Your goal –
Leave the pictures out and repeat the rest of the data below exactly.

═══ Provided data ═══

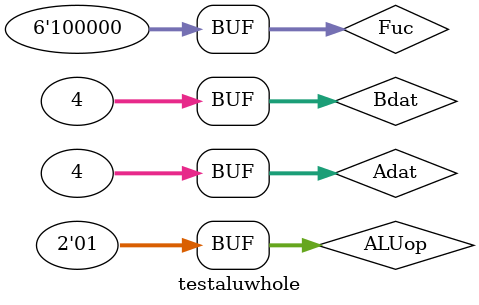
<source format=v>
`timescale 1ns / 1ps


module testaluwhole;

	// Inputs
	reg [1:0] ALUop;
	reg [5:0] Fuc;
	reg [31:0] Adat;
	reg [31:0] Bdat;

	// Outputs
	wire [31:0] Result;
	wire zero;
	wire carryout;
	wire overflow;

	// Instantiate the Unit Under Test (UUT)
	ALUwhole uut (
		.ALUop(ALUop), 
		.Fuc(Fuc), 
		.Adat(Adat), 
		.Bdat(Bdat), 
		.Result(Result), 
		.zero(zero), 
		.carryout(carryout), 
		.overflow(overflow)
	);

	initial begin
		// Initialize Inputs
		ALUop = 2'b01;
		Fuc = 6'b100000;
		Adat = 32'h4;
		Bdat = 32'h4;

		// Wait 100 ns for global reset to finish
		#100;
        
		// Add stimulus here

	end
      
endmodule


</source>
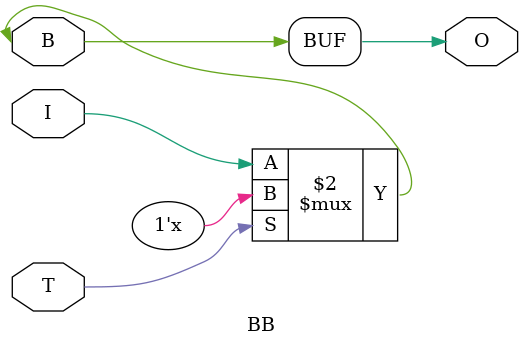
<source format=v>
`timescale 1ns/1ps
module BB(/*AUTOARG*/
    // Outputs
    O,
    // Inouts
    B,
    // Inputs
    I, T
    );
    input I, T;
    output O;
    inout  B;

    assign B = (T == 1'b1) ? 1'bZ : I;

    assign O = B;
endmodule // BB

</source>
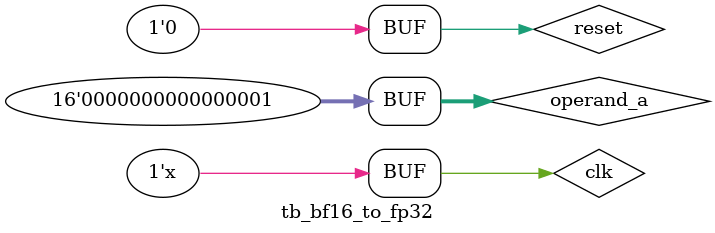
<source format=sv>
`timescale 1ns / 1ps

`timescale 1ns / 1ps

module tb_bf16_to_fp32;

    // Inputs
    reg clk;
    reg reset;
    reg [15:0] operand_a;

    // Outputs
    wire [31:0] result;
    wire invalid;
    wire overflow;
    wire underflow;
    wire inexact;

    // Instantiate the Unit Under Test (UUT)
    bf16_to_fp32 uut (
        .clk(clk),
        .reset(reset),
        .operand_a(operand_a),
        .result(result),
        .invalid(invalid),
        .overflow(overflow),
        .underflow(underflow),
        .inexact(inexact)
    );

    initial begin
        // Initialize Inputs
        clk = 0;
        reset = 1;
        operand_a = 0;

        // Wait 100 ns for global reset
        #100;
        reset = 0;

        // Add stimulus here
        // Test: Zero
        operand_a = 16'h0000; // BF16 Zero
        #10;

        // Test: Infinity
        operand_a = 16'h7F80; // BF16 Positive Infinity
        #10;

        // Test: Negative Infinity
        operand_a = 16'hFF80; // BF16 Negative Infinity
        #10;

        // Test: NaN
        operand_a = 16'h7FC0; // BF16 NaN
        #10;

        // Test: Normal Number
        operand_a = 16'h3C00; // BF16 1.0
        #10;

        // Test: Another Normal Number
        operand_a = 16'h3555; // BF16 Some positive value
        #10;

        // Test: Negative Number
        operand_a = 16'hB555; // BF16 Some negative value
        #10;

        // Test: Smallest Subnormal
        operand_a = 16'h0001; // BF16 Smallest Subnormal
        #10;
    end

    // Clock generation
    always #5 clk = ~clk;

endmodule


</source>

═══

Answer –
<source format=v>
`timescale 1ns / 1ps


module testaluwhole;

	// Inputs
	reg [1:0] ALUop;
	reg [5:0] Fuc;
	reg [31:0] Adat;
	reg [31:0] Bdat;

	// Outputs
	wire [31:0] Result;
	wire zero;
	wire carryout;
	wire overflow;

	// Instantiate the Unit Under Test (UUT)
	ALUwhole uut (
		.ALUop(ALUop), 
		.Fuc(Fuc), 
		.Adat(Adat), 
		.Bdat(Bdat), 
		.Result(Result), 
		.zero(zero), 
		.carryout(carryout), 
		.overflow(overflow)
	);

	initial begin
		// Initialize Inputs
		ALUop = 2'b01;
		Fuc = 6'b100000;
		Adat = 32'h4;
		Bdat = 32'h4;

		// Wait 100 ns for global reset to finish
		#100;
        
		// Add stimulus here

	end
      
endmodule


</source>
<source format=v>
`timescale 1ns/1ps
module BB(/*AUTOARG*/
    // Outputs
    O,
    // Inouts
    B,
    // Inputs
    I, T
    );
    input I, T;
    output O;
    inout  B;

    assign B = (T == 1'b1) ? 1'bZ : I;

    assign O = B;
endmodule // BB

</source>
<source format=sv>
`timescale 1ns / 1ps

`timescale 1ns / 1ps

module tb_bf16_to_fp32;

    // Inputs
    reg clk;
    reg reset;
    reg [15:0] operand_a;

    // Outputs
    wire [31:0] result;
    wire invalid;
    wire overflow;
    wire underflow;
    wire inexact;

    // Instantiate the Unit Under Test (UUT)
    bf16_to_fp32 uut (
        .clk(clk),
        .reset(reset),
        .operand_a(operand_a),
        .result(result),
        .invalid(invalid),
        .overflow(overflow),
        .underflow(underflow),
        .inexact(inexact)
    );

    initial begin
        // Initialize Inputs
        clk = 0;
        reset = 1;
        operand_a = 0;

        // Wait 100 ns for global reset
        #100;
        reset = 0;

        // Add stimulus here
        // Test: Zero
        operand_a = 16'h0000; // BF16 Zero
        #10;

        // Test: Infinity
        operand_a = 16'h7F80; // BF16 Positive Infinity
        #10;

        // Test: Negative Infinity
        operand_a = 16'hFF80; // BF16 Negative Infinity
        #10;

        // Test: NaN
        operand_a = 16'h7FC0; // BF16 NaN
        #10;

        // Test: Normal Number
        operand_a = 16'h3C00; // BF16 1.0
        #10;

        // Test: Another Normal Number
        operand_a = 16'h3555; // BF16 Some positive value
        #10;

        // Test: Negative Number
        operand_a = 16'hB555; // BF16 Some negative value
        #10;

        // Test: Smallest Subnormal
        operand_a = 16'h0001; // BF16 Smallest Subnormal
        #10;
    end

    // Clock generation
    always #5 clk = ~clk;

endmodule


</source>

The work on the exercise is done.